In a speech largely devoted to domestic issues, Obama touched on foreign policy, saying the U.S. commitment to Iraq has been kept and the war is coming to an end. In Afghanistan, the drawdown of U.S. forces will begin in July as the American troops have captured Taliban strongholds and trained more Afghan security forces. "Our purpose is clear -- by preventing the Taliban from re-establishing a stranglehold over the Afghan people, we will deny al-Qaida the safe haven that served as a launching pad for 9/11," Obama said. He said the U.S. stands with the people of Tunisia and all people striving for democracy.
Obama marked the end of the ban on gays serving openly in the military. "Starting this year, no American will be forbidden from serving the country they love because of who they love," the president said. Citing the change, he called on colleges to open their doors to military recruiters and ROTC.
Obama scoffed at a government in which the Interior Department oversees salmon in fresh water and Commerce handles salmon in saltwater. "And I hear it gets even more complicated once they're smoked," he joked. Obama promised to merge, consolidate and reorganize the federal government, a proposal that he would submit to Congress for a vote.

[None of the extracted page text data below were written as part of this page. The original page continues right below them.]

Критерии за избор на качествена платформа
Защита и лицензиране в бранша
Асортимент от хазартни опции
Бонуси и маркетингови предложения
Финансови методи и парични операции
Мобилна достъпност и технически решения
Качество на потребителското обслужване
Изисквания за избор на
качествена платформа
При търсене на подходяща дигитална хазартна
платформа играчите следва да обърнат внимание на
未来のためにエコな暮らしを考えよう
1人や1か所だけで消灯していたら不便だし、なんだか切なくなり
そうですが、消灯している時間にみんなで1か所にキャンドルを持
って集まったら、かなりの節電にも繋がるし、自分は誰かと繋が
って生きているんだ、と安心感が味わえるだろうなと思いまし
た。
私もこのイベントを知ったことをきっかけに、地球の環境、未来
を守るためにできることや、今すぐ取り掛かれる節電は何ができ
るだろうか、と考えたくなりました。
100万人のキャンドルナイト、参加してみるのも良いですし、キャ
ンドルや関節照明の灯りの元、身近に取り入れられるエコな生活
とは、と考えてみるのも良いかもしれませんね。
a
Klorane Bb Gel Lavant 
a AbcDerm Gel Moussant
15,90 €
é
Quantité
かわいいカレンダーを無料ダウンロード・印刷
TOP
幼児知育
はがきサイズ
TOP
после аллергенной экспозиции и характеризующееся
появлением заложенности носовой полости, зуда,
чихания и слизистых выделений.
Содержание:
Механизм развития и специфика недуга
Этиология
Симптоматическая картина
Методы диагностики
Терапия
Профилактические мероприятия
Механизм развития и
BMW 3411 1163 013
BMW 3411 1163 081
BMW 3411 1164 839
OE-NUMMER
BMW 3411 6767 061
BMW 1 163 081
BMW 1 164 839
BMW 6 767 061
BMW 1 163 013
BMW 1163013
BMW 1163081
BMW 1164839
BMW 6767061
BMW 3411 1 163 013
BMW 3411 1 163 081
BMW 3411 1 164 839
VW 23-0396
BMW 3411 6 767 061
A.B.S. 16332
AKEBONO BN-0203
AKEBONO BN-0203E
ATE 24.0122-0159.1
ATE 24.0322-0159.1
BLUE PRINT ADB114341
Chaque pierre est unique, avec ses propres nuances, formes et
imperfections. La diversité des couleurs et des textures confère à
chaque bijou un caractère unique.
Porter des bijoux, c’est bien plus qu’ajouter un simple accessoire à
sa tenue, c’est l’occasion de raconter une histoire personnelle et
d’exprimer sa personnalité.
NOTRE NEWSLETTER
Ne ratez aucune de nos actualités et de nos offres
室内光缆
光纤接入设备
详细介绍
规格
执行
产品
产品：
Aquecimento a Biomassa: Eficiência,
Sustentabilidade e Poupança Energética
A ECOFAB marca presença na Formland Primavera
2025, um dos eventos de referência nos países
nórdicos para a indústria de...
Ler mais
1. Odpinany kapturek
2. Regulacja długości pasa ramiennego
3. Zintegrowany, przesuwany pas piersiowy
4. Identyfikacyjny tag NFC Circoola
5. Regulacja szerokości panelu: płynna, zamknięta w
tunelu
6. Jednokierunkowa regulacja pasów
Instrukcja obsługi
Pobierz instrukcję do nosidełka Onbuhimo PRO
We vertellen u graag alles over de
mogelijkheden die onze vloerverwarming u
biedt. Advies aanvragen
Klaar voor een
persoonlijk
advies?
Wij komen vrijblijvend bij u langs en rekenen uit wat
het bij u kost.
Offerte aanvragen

Obama acknowledged the lingering divisions from a fierce election and pleaded with Republicans and Democrats to work together, especially as they gathered just weeks after the shooting rampage in Tucson that seriously wounded Rep. Gabrielle Giffords. Many lawmakers ignored party lines and sat together for Obama's address. "What comes of this moment will be determined not by whether we can sit together tonight, but whether we can work together tomorrow," Obama said.